"If these neurons are over-activated by environmental or mental stress in daily situations, they may support sustained arousal, triggering sleeplessness, leading to overeating," said lead author Tamas Horvath, associate professor in the Departments of Obstetrics, Gynecology & Reproductive Sciences (Ob/Gyn) and Neurobiology at Yale School of Medicine. "The more stress you have, the lower the threshold becomes for exciting these hypocretin neurons."
Horvath and co-author Xiao-Bing Gao, assistant professor in Ob/Gyn, studied hypocretin/orexin neurons in mice using electrophysiology and electron microscopy. They found a unique, previously un-described organization of inputs on hypocretin neurons in which excitatory nerve junctions outnumber inhibitory contacts by almost 10 fold. Stressors such as fasting further excite these neurons.
"This unique wiring and acute stress-induced plasticity of the hypocretin neurons correlates well with its involvement in the control of arousal and alertness, which are vital to survival," said Horvath. "But it may also be an underlying cause of insomnia and associated metabolic disturbances, including obesity. In addition, insomnia is characteristic of perimenopause (early onset of menopause), which may lead to increased prevalence of obesity in postmenopausal women."

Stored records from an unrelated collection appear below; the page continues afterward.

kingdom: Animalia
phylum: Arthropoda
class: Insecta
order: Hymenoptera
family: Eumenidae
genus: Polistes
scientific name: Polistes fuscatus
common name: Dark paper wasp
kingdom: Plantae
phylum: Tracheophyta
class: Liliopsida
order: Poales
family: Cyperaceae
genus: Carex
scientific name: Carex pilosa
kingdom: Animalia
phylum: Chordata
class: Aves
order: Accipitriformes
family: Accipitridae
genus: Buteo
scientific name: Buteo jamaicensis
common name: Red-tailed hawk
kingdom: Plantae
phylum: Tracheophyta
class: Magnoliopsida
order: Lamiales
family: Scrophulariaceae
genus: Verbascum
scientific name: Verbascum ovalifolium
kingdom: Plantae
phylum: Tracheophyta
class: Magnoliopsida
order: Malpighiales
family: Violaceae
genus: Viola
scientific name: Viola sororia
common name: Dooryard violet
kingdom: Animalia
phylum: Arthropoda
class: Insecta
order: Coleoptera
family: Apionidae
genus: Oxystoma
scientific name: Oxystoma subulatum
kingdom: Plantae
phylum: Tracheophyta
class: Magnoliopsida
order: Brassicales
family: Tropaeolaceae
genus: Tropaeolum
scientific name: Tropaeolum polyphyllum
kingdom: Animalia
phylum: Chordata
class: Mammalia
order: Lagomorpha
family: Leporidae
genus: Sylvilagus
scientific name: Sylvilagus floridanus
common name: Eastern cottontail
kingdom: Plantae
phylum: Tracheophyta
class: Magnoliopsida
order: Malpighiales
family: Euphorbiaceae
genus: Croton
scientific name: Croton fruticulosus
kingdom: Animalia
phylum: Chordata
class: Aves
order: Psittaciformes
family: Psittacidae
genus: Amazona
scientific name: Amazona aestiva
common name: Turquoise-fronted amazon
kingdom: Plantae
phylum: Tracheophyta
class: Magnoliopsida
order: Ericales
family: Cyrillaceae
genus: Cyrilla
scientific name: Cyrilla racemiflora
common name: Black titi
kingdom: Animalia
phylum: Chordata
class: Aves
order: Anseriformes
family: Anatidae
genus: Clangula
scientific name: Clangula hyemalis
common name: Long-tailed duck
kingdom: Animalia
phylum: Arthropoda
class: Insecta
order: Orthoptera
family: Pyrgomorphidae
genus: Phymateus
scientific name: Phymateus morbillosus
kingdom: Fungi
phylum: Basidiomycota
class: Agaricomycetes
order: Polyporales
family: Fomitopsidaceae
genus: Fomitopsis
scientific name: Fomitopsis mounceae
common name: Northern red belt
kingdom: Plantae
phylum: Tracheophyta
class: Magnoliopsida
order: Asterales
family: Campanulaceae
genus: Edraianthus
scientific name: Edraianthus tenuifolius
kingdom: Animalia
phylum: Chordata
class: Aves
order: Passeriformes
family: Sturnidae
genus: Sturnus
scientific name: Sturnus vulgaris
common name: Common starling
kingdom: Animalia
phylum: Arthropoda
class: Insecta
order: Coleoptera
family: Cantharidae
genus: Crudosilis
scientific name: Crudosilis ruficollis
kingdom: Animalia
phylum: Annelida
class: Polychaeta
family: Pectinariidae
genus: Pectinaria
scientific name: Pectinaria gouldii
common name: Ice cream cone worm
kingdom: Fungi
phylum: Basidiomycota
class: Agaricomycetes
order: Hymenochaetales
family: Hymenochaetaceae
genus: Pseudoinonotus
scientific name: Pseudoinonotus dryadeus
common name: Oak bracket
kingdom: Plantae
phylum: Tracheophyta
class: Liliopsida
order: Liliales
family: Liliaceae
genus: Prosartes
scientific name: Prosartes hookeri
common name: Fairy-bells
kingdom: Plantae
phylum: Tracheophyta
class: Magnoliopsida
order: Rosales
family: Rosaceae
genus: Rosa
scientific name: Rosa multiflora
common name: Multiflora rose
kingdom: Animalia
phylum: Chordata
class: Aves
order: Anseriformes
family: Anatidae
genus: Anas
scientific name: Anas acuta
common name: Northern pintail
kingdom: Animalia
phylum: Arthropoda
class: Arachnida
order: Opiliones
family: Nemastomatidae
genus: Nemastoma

Previous studies demonstrated the association between lack of sleep and obesity and suggested a good night's sleep to help obesity. Horvath found that the neurological basis of the link between obesity and insomnia make them both independent and related products of the overactivated hypocretin system. Therefore, he said, "people with weight and sleep problems could benefit from cutting back on stressful aspects of their lives, rather than trying to specifically medicate either insomnia or obesity."
Obesity and metabolic disorders are a major cause of death and illness in the United States, with one of the highest financial burdens on the health care system.
Citation: Cell Metabolism Vol. 1, Issue 4 (April 2005).